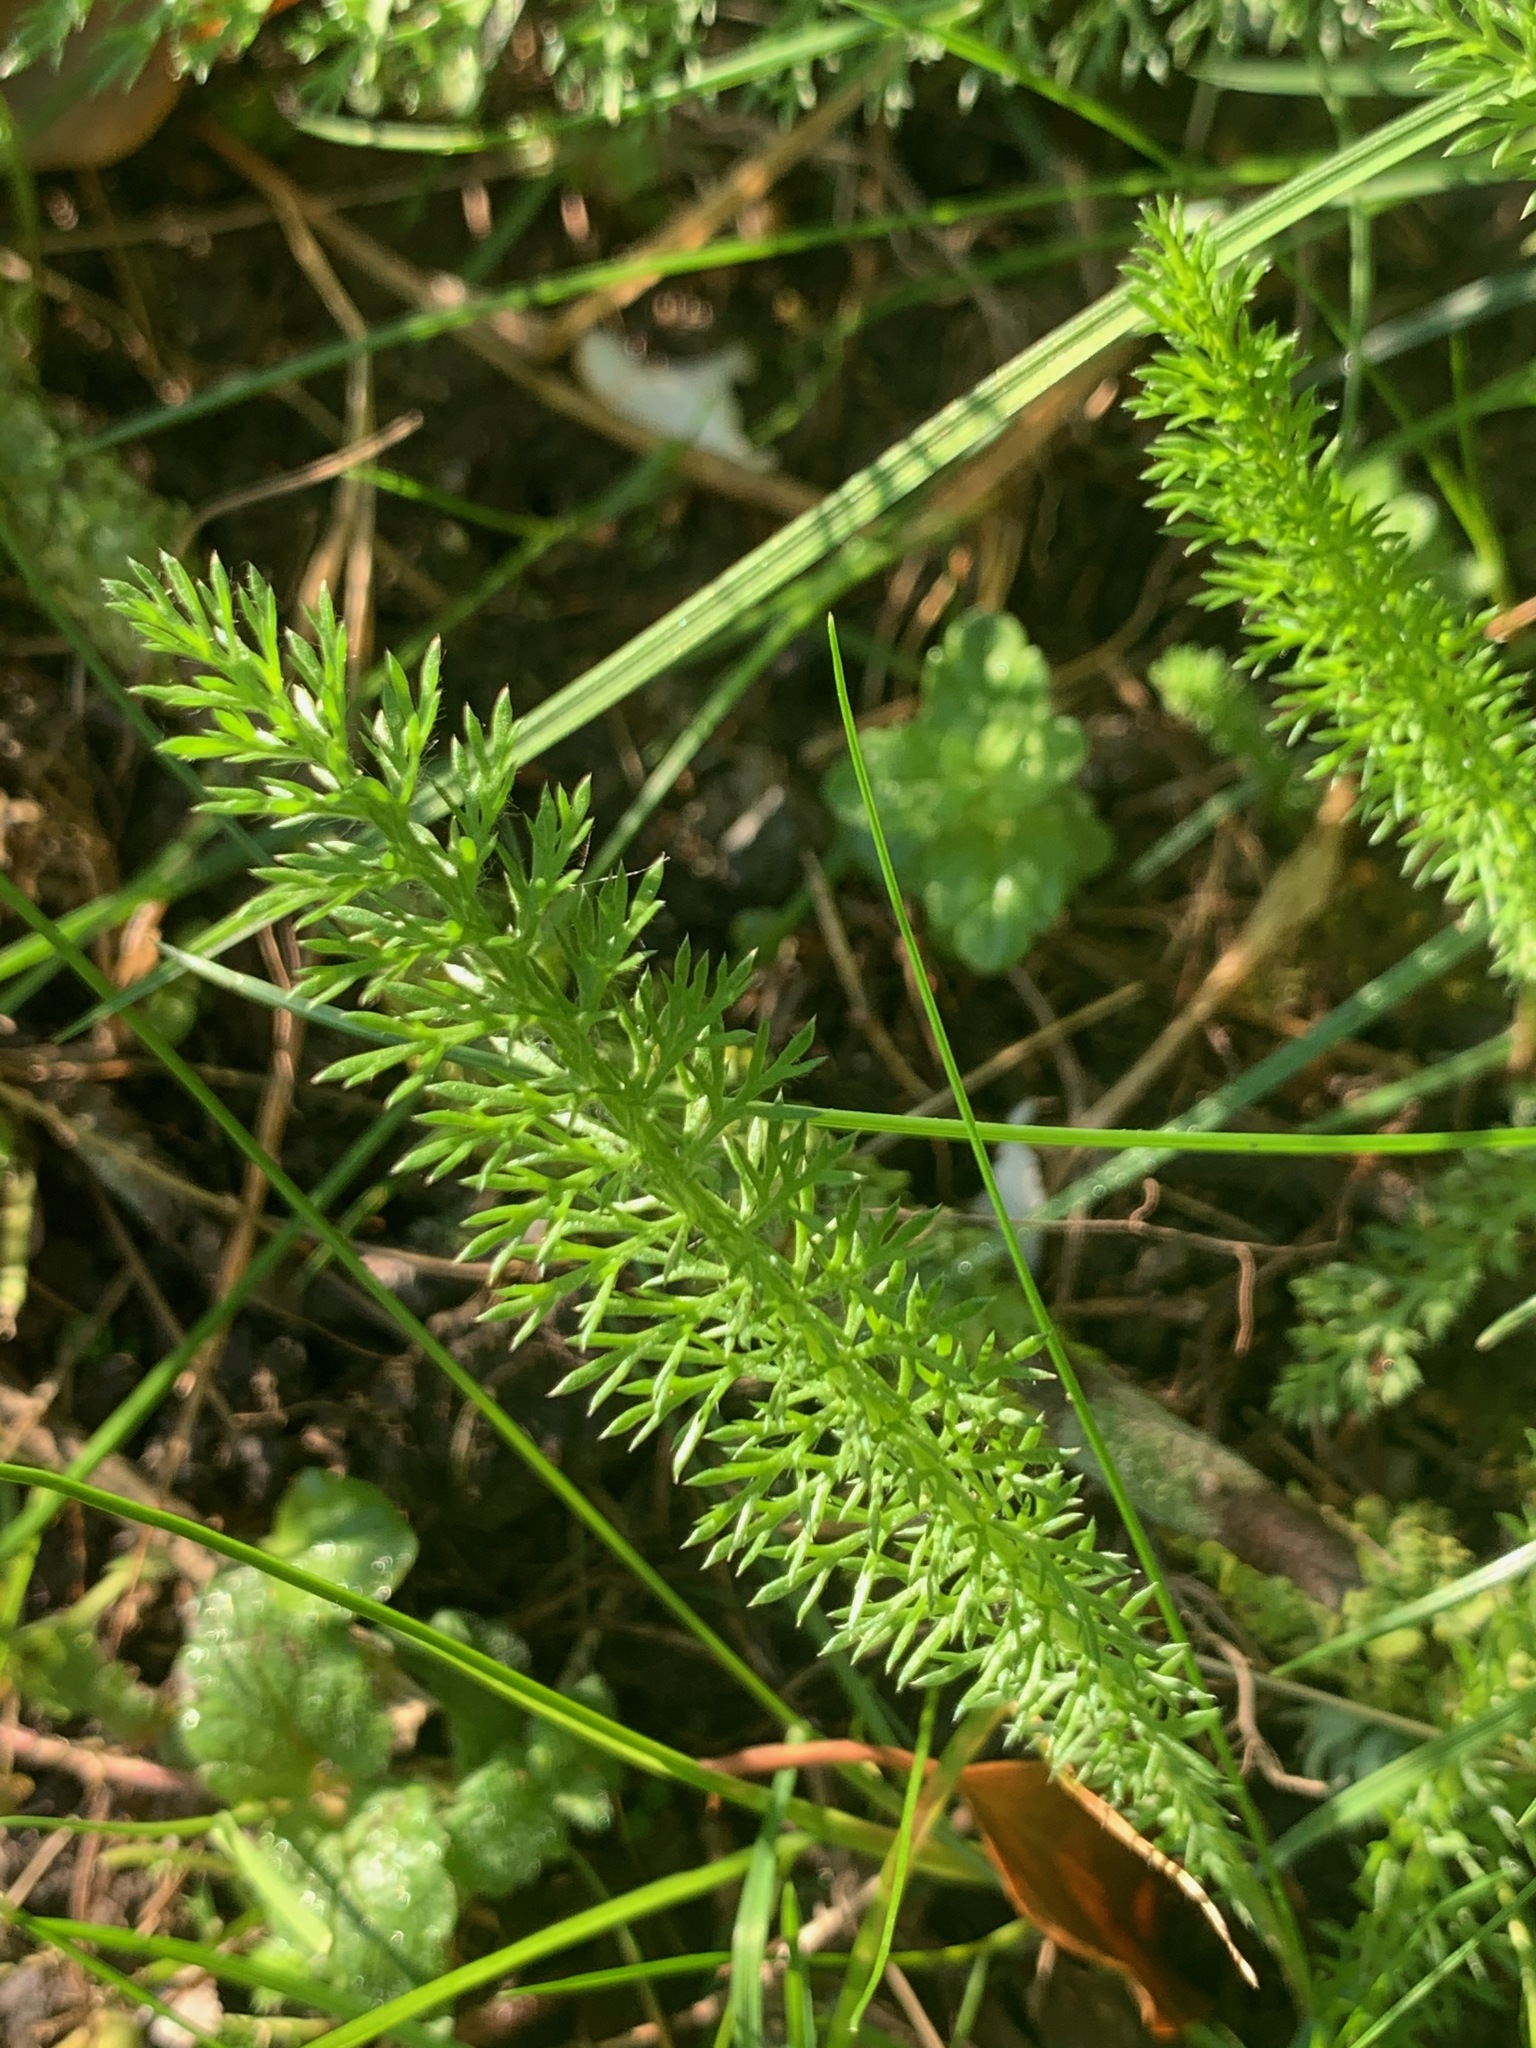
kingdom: Plantae
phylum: Tracheophyta
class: Magnoliopsida
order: Asterales
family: Asteraceae
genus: Achillea
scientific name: Achillea millefolium
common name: Yarrow
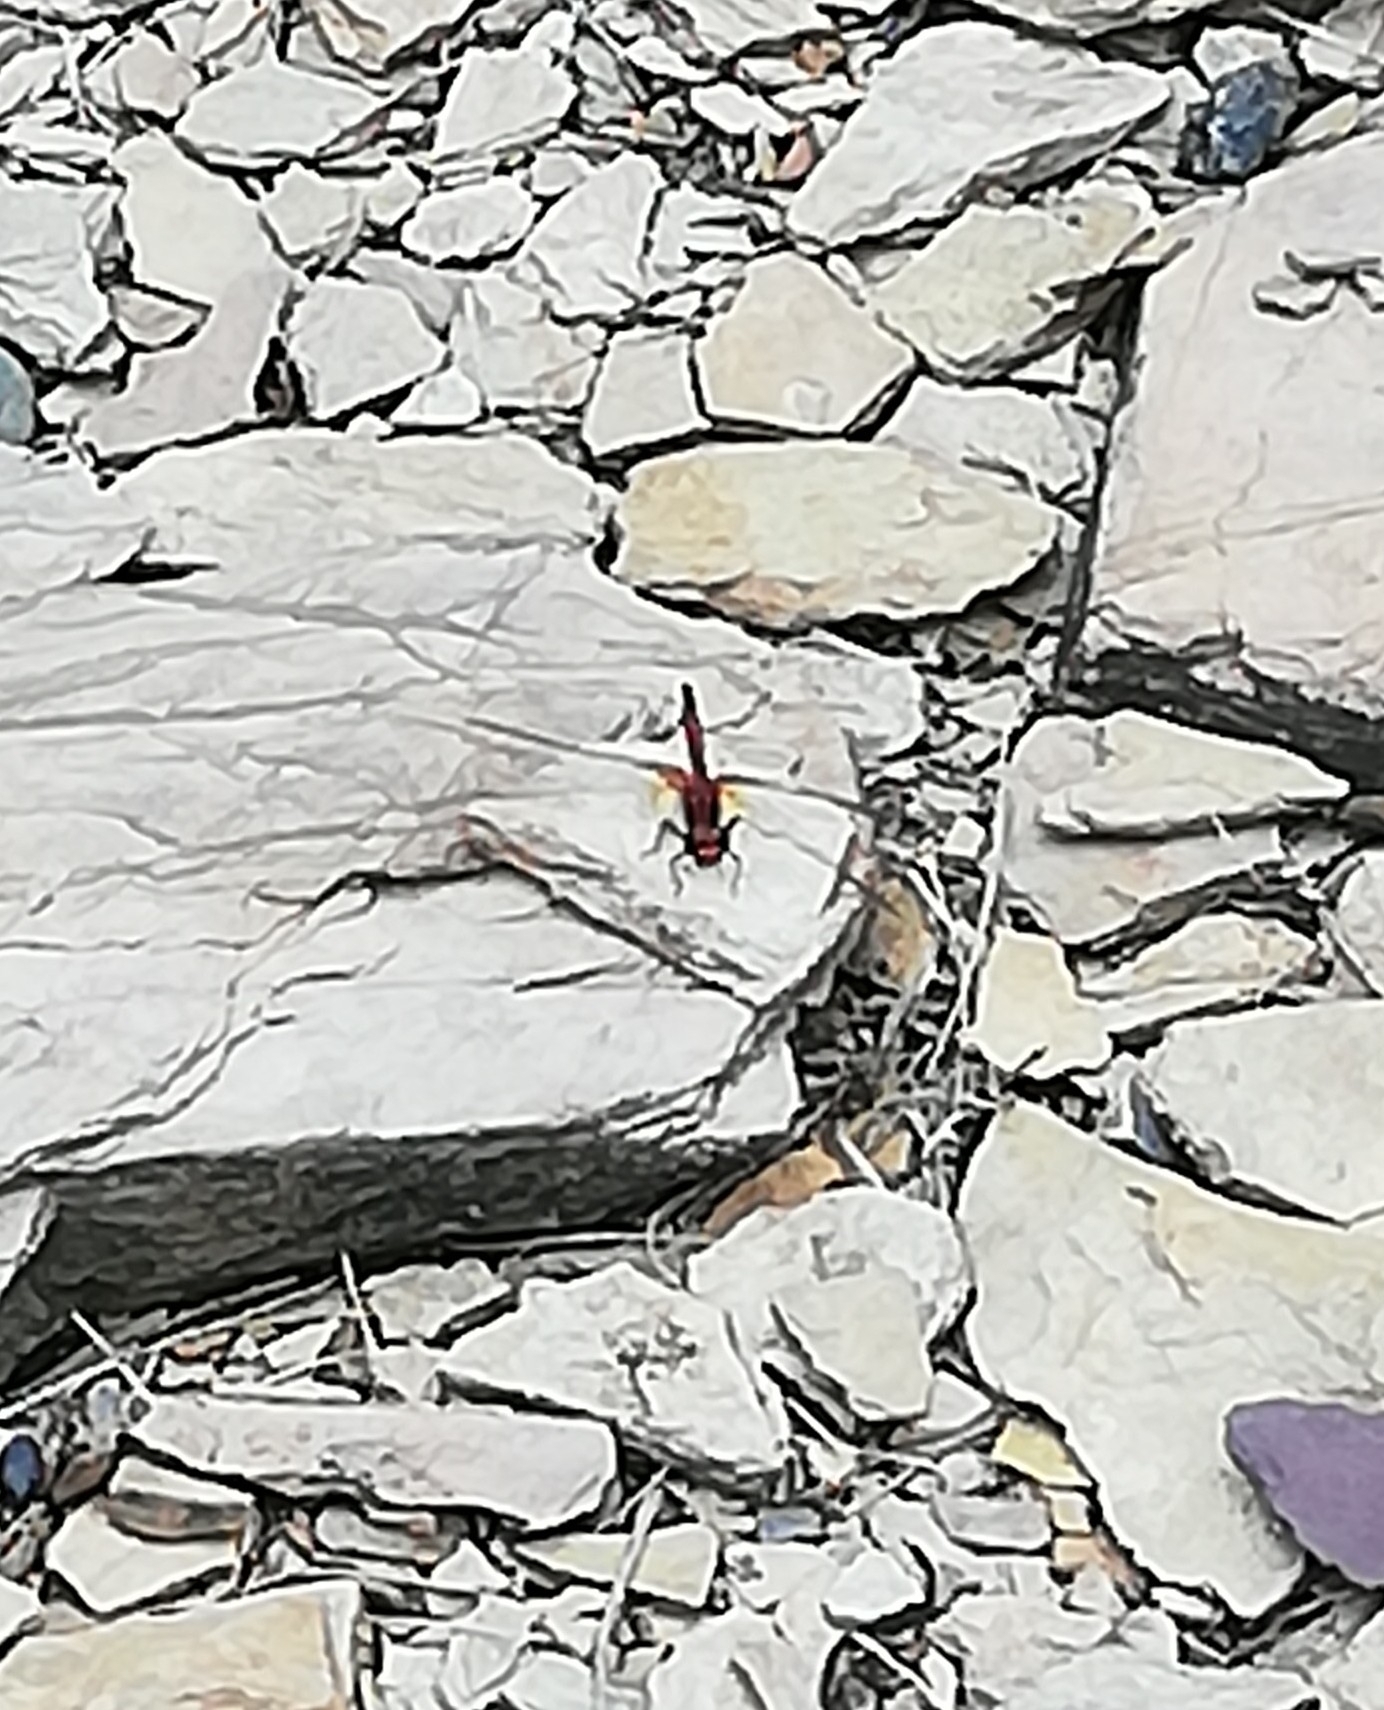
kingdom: Animalia
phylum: Arthropoda
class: Insecta
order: Odonata
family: Libellulidae
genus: Sympetrum
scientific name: Sympetrum flaveolum
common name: Yellow-winged darter
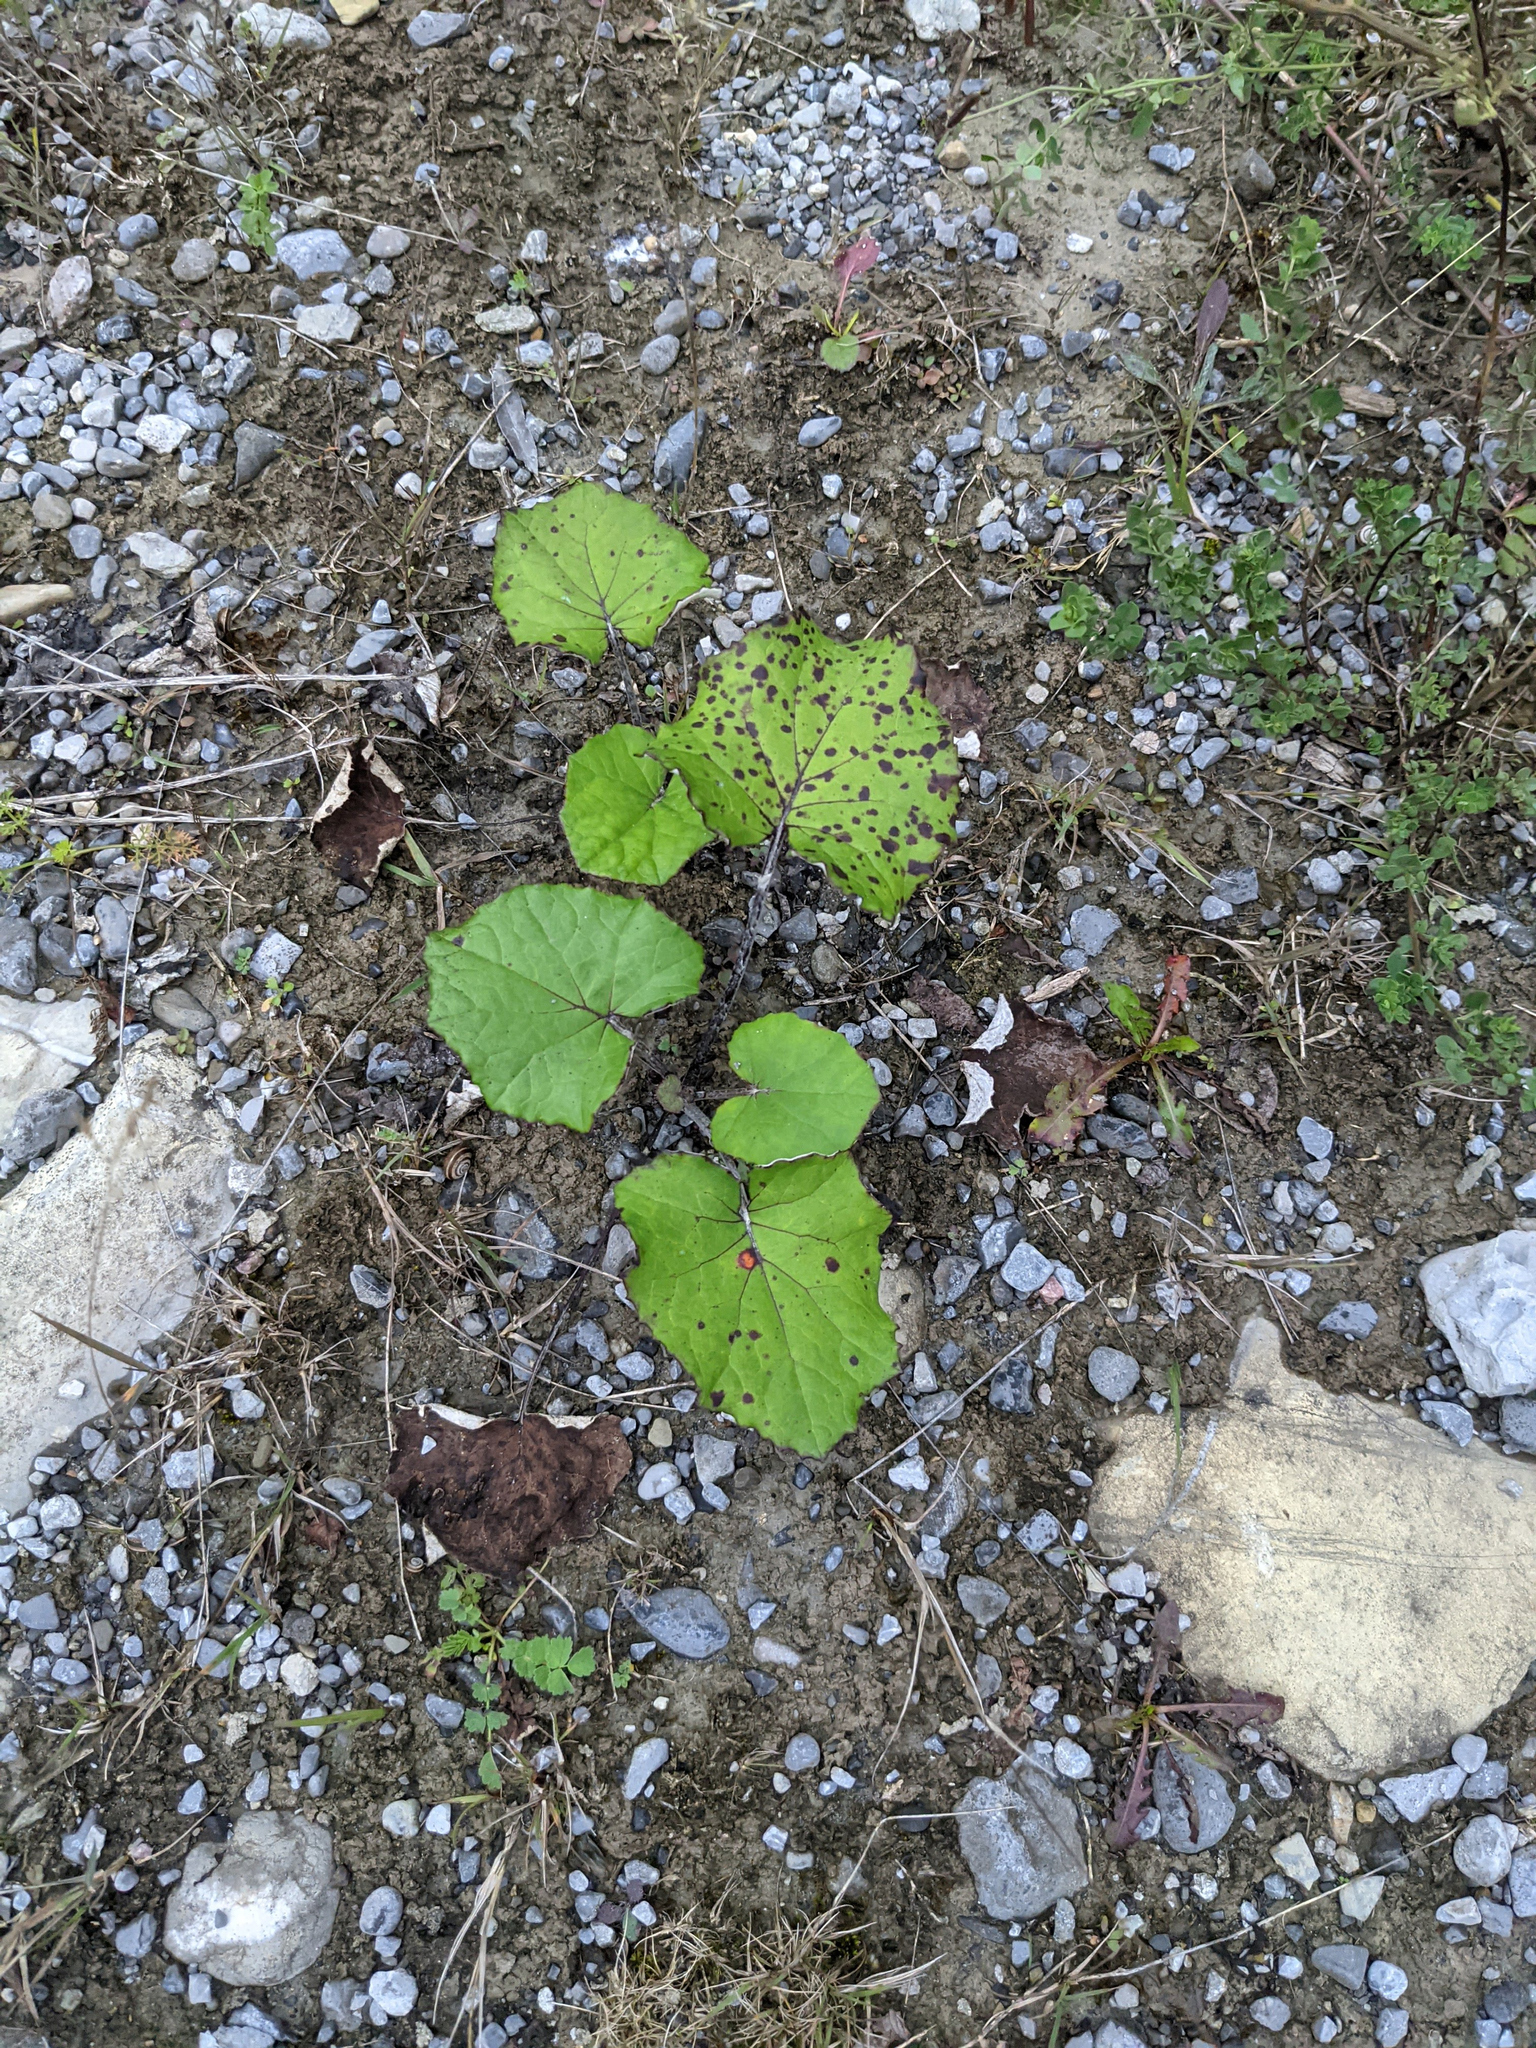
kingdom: Plantae
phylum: Tracheophyta
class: Magnoliopsida
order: Asterales
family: Asteraceae
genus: Tussilago
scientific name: Tussilago farfara
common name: Coltsfoot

· · · · · · ·

Extract every line that names a living thing in the items above, from kingdom through common name, and reproduce each one unchanged. Leave the pictures out of your answer.

kingdom: Plantae
phylum: Tracheophyta
class: Magnoliopsida
order: Asterales
family: Asteraceae
genus: Achillea
scientific name: Achillea millefolium
common name: Yarrow
kingdom: Animalia
phylum: Arthropoda
class: Insecta
order: Odonata
family: Libellulidae
genus: Sympetrum
scientific name: Sympetrum flaveolum
common name: Yellow-winged darter
kingdom: Plantae
phylum: Tracheophyta
class: Magnoliopsida
order: Asterales
family: Asteraceae
genus: Tussilago
scientific name: Tussilago farfara
common name: Coltsfoot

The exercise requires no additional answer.